Their claims of suppression are also making ivermectin’s biggest promoters ever more famous. Kory announced this week that he'll be following up on his appearance on Joe Rogan’s podcast, where he preached the gospel of ivermectin to millions, with an appearance on Dr. Drew. But on their weekly Zoom call, Varon and Kory agreed with Hecker, the fired reporter they were interviewing, that something truly sinister was taking place. Kory hinted at a new theory that may begin to take shape in the ivermectin sphere, asserting that something called the “Trusted News Initiative” may be to blame for ivermectin’s lukewarm reputation in the mainstream media.
“A large part of the major mass media have made a decision that they’ll only allow discussion on what’s determined to be correct and efficacious by the WHO and the NIH,” he said. That decision seemed be linked, he implied, to the Trusted News Initiative, an project begun in 2019 involving a group of news organizations trying to agree on new standards and technologies to combat disinformation, most recently around elections and vaccines, and to provide continuing education resources to help journalists learn how to identify things like manipulated images.
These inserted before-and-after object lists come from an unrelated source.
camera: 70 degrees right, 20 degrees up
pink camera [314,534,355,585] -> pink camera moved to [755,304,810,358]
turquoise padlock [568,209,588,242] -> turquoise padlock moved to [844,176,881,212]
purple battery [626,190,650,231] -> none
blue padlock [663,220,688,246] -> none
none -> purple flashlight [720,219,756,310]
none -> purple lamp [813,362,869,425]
“We’re trying to learn more about it, who started it, and how well-enforced it is,” Kory said, ominously. (The Trusted News Initiative was created by the BBC; as of December 2020, as is easily findable online, other partner organizations included the Associated Press, Agence France Presse, CBC/Radio-Canada, the European Broadcasting Union, the Financial Times, First Draft, The Hindu, Microsoft, Reuters Institute for the Study of Journalism, and the Washington Post.) Kory appeared to be taking his talking points, however, from a conspiratorial article on the website Trial Site News, which employed the heavy use of scare quotes to imply that the TNI is a global force for censorship.
All of this signaled that a long and exhausting war, focused less on science than on the purported workings of a powerful elite manipulating events just out of sight, is only beginning. But Kory told the audience he’d found a bright spot in all the health agencies around the world who were beginning to listen to the FLCCC, listing health departments in Argentina, Malaysia, India, and Mexico, or what he called “a critical mass of non-captured health agencies from around the world.”
“We really think the truth is going to win out,” he said, serenely. “And the data is going to be insurmountable.”